What I do know is that because of the accident, I went from being a full-time educator to being a retired teacher. Before my injury, I could engage in intelligent conversation. Now I often stutter and search for words.
About a year after my injury, my husband saw a flyer for an online writing class in one of my doctors' waiting rooms. Because I'd been a writer in my “previous life,” he assumed I'd be interested.
“No thanks,” I told him.
“Why?” he asked.
Why? Because I hadn't written anything since my injury. Because I'd have to speak to people who didn't know I had a brain injury. How would I explain my slow processing and my brain fog? I had plenty of excuses, but my husband had answers for all of them.
He kept pushing. Eventually he said that if I didn't sign up, he'd do it for me. I finally enrolled. The class had 11 students, all women who had survived some medical crisis. I listened each week as they discussed poems and essays and shared nuggets of their lives through their writing. I was mostly quiet. I never volunteered when the instructor asked one of us to read something. I was an anonymous person taking writing classes.
On the last day, the instructor asked each of us to read a piece we'd been working on. Up to that point, I hadn't shared anything. Not a word about myself or my writing. I volunteered to go first so I wouldn't lose my confidence. I wiped my sweaty hands across my legs, and my head twitched a little, as it does when I get nervous. Once I started reading my essay, which chronicled my accident and its effect on my life, I never looked up.

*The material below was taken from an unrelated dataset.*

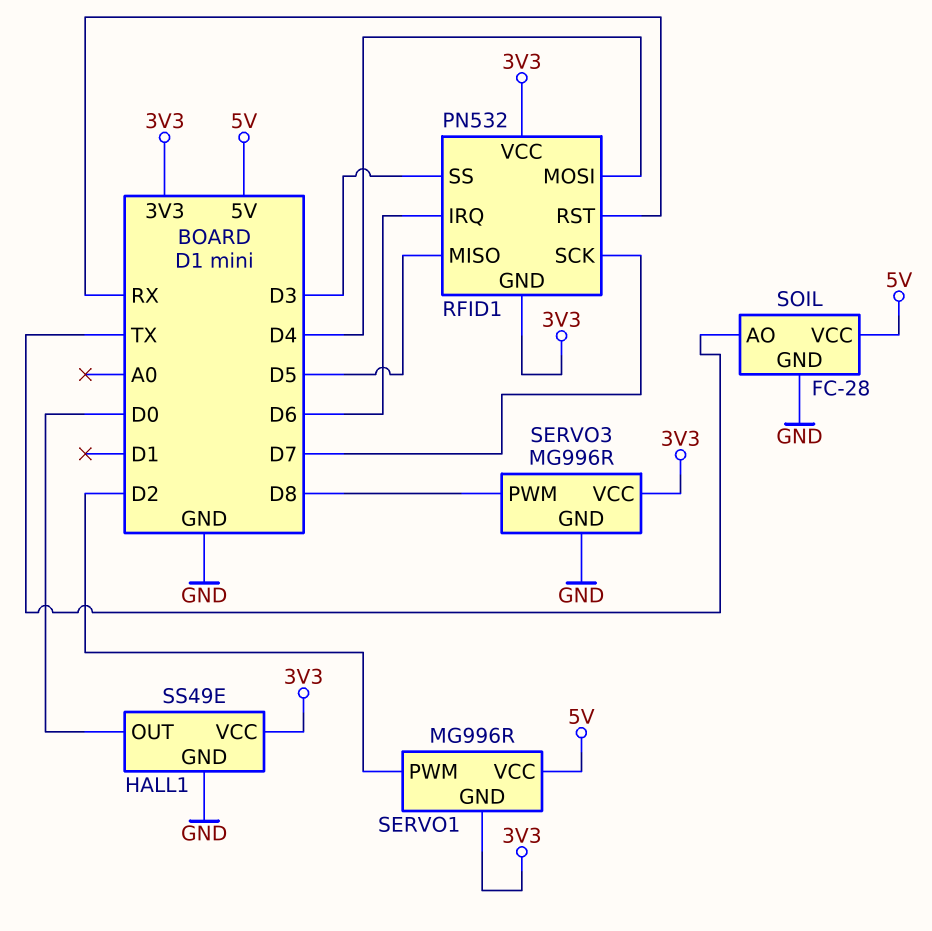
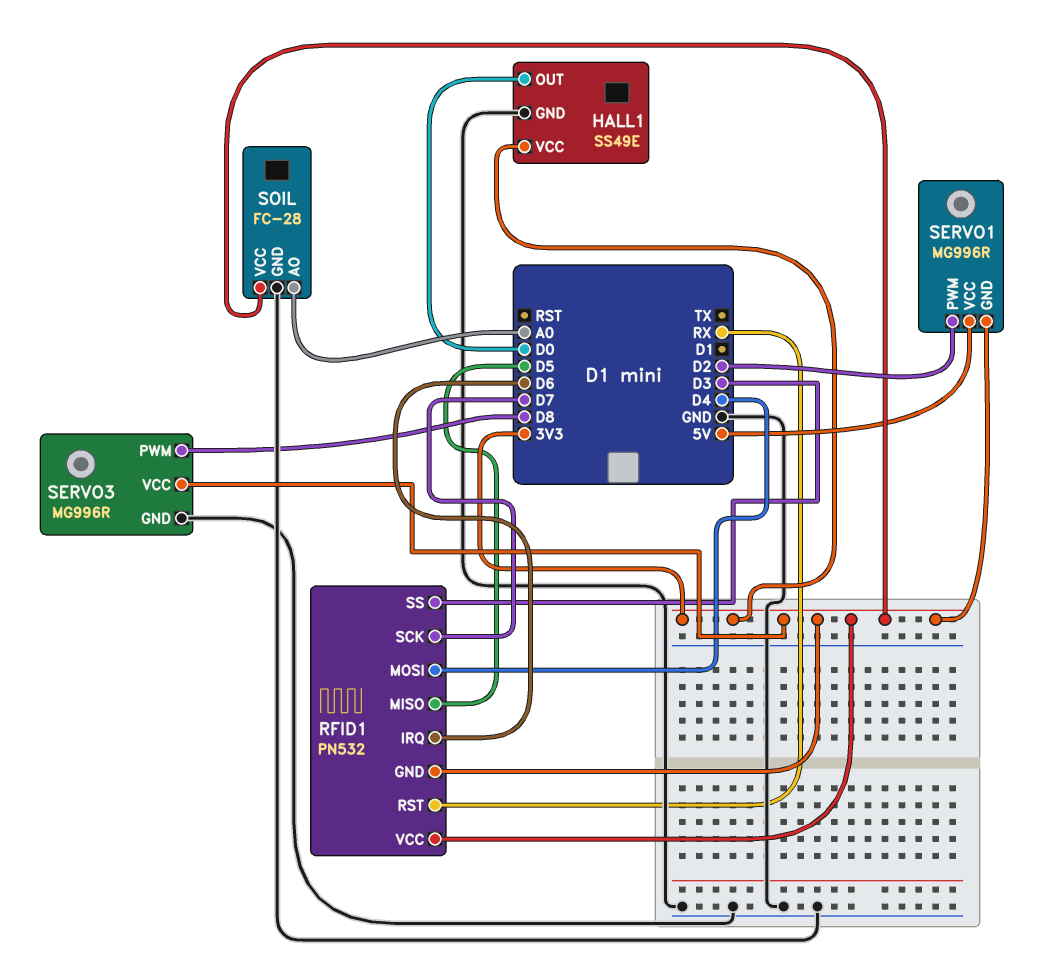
SOIL pin AO: TX -> A0
SOIL pin VCC: 5V -> 3V3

In the essay I described the sensation of searing metal ramrodding through my forehead after I hit the wall, the four months I spent away from my family being treated for my injury, and the terrifying weight loss and overwhelming fatigue I experienced after my injury. I wrote about how my memories were like Polaroid snapshots scattered across a table and how terrible it was to lose control of my health.
I also wrote about the renewed strength of my marriage and friendships and connection to my children. I acknowledged that my post-injury life is filled with hope and fear, love and sorrow, and that I no longer wait for doctors to provide a cure or relief. I am the relief.

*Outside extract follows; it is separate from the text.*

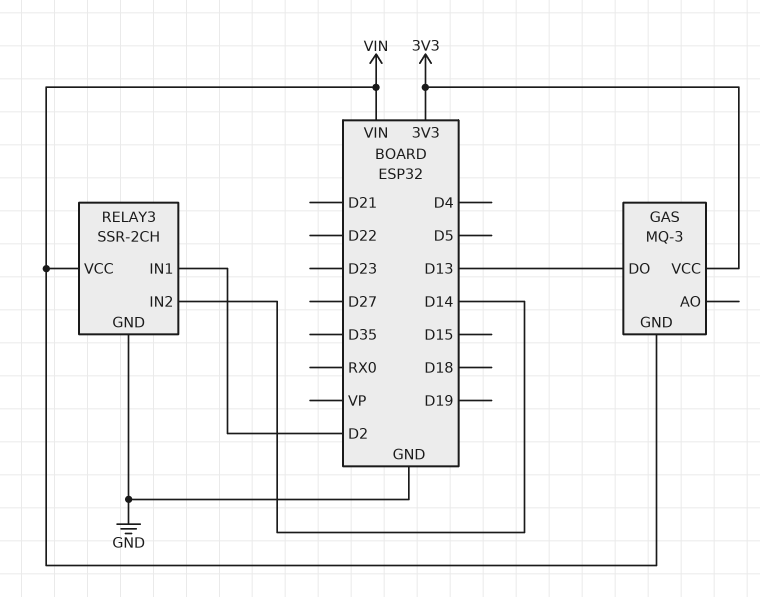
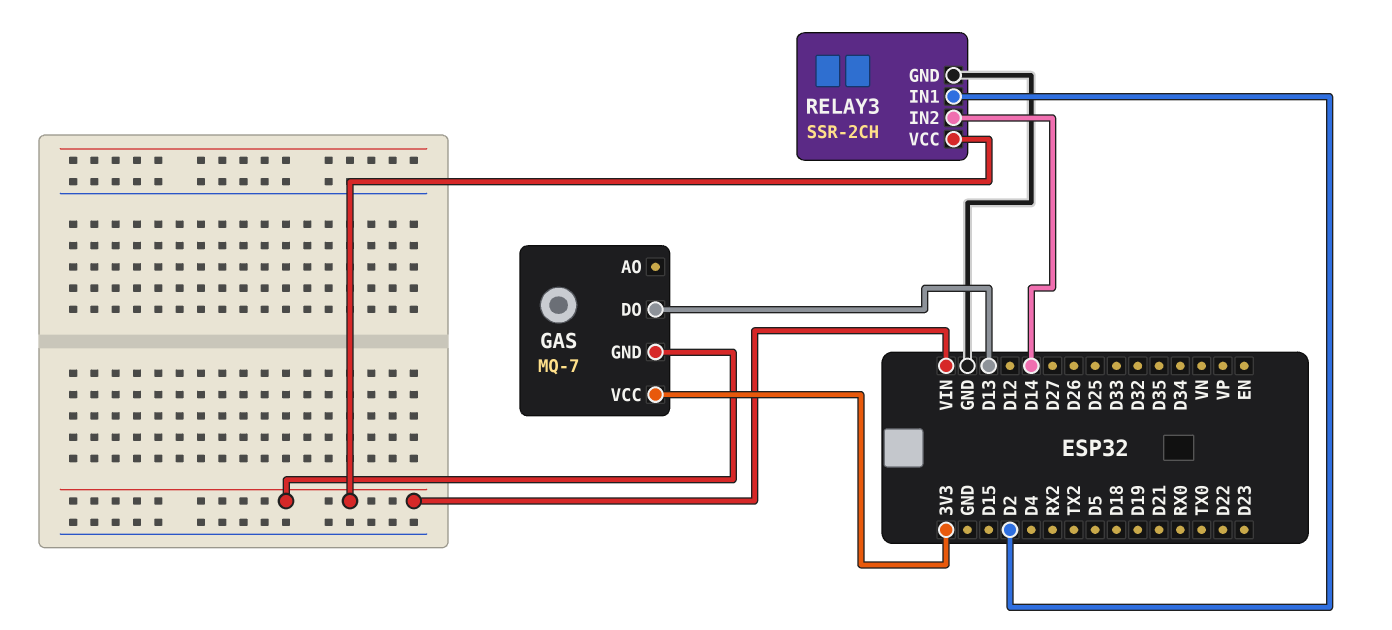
GAS: MQ-3 -> MQ-7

When I ended the essay with “I am no longer waiting. I am planting and growing the miracles that will tell the rest of my story” and raised my head, I saw that some of my classmates were teary-eyed or weeping.

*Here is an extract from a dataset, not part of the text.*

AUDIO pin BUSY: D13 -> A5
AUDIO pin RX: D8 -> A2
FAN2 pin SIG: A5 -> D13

As I listened to my classmates read their stories about how writing aided in their healing, I felt transformed. In the faces I'd looked at for six weeks, I saw survivors and writers.
Why do they write? I can't answer that for them. But for me it's clear. My doctors may have kept me from dying, but the writing I did in this class brought me back to life. And writing continues to keep me going. Living with a traumatic brain injury is exceptionally challenging, but I'm writing my way through it. I have to.
Martha Bonnie lives in Phoenix with her husband and teenage son. She also has a daughter in college. Bonnie writes poetry and narrative nonfiction, including essays about traumatic brain injury. She’s grateful that she can still write, which has been a passion of hers since childhood.